» **Problem statement**:
Only the lines from the one containing "DDRam 4 16Gb PC3-3000Mhz Crucial" to the end of the entries should be written out, each exactly as it stands, both ends included.

Start of Input for this task

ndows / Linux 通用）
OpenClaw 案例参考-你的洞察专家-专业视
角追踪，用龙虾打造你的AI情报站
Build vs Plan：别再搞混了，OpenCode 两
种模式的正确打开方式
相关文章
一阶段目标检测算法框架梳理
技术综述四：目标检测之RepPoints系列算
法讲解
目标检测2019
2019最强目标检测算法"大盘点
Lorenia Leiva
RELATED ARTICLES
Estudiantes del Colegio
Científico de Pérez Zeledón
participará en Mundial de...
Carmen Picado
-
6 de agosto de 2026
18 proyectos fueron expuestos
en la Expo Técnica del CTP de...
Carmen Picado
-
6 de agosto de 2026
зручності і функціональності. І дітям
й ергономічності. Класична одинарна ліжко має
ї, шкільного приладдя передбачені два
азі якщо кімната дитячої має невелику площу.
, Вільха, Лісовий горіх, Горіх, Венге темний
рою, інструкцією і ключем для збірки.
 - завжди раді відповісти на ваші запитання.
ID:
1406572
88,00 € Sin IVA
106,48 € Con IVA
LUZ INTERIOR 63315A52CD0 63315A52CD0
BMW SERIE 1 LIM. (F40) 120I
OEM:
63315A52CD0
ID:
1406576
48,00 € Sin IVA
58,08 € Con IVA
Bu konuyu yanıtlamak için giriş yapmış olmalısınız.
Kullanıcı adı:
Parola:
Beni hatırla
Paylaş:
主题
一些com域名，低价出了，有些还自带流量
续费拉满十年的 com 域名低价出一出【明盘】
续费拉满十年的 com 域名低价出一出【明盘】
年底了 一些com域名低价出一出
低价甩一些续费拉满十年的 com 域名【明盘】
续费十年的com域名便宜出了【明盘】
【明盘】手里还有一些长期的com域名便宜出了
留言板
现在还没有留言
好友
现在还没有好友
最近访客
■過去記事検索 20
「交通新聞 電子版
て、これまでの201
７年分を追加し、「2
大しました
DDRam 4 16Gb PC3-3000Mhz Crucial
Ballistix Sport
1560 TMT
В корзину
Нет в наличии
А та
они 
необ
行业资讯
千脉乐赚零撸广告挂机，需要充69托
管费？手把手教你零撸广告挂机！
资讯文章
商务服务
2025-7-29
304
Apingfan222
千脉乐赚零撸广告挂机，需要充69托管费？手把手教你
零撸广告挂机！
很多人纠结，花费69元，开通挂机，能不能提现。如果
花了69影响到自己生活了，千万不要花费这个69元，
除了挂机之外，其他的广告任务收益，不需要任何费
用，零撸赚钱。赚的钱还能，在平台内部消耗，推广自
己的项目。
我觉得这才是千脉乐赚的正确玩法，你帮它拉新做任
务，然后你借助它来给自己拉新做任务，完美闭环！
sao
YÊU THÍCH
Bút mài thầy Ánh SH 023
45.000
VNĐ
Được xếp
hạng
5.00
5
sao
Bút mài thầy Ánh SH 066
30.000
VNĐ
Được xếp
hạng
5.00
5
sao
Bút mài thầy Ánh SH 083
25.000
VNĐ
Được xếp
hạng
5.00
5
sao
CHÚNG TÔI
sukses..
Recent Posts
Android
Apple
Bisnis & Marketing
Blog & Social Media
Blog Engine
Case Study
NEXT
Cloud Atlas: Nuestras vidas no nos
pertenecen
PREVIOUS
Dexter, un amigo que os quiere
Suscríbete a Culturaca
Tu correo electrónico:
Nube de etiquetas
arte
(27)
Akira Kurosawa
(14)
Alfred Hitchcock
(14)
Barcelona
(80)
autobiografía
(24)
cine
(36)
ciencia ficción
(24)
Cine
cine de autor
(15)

End of Input for this task

» **Answer area**:
DDRam 4 16Gb PC3-3000Mhz Crucial
Ballistix Sport
1560 TMT
В корзину
Нет в наличии
А та
они 
необ
行业资讯
千脉乐赚零撸广告挂机，需要充69托
管费？手把手教你零撸广告挂机！
资讯文章
商务服务
2025-7-29
304
Apingfan222
千脉乐赚零撸广告挂机，需要充69托管费？手把手教你
零撸广告挂机！
很多人纠结，花费69元，开通挂机，能不能提现。如果
花了69影响到自己生活了，千万不要花费这个69元，
除了挂机之外，其他的广告任务收益，不需要任何费
用，零撸赚钱。赚的钱还能，在平台内部消耗，推广自
己的项目。
我觉得这才是千脉乐赚的正确玩法，你帮它拉新做任
务，然后你借助它来给自己拉新做任务，完美闭环！
sao
YÊU THÍCH
Bút mài thầy Ánh SH 023
45.000
VNĐ
Được xếp
hạng
5.00
5
sao
Bút mài thầy Ánh SH 066
30.000
VNĐ
Được xếp
hạng
5.00
5
sao
Bút mài thầy Ánh SH 083
25.000
VNĐ
Được xếp
hạng
5.00
5
sao
CHÚNG TÔI
sukses..
Recent Posts
Android
Apple
Bisnis & Marketing
Blog & Social Media
Blog Engine
Case Study
NEXT
Cloud Atlas: Nuestras vidas no nos
pertenecen
PREVIOUS
Dexter, un amigo que os quiere
Suscríbete a Culturaca
Tu correo electrónico:
Nube de etiquetas
arte
(27)
Akira Kurosawa
(14)
Alfred Hitchcock
(14)
Barcelona
(80)
autobiografía
(24)
cine
(36)
ciencia ficción
(24)
Cine
cine de autor
(15)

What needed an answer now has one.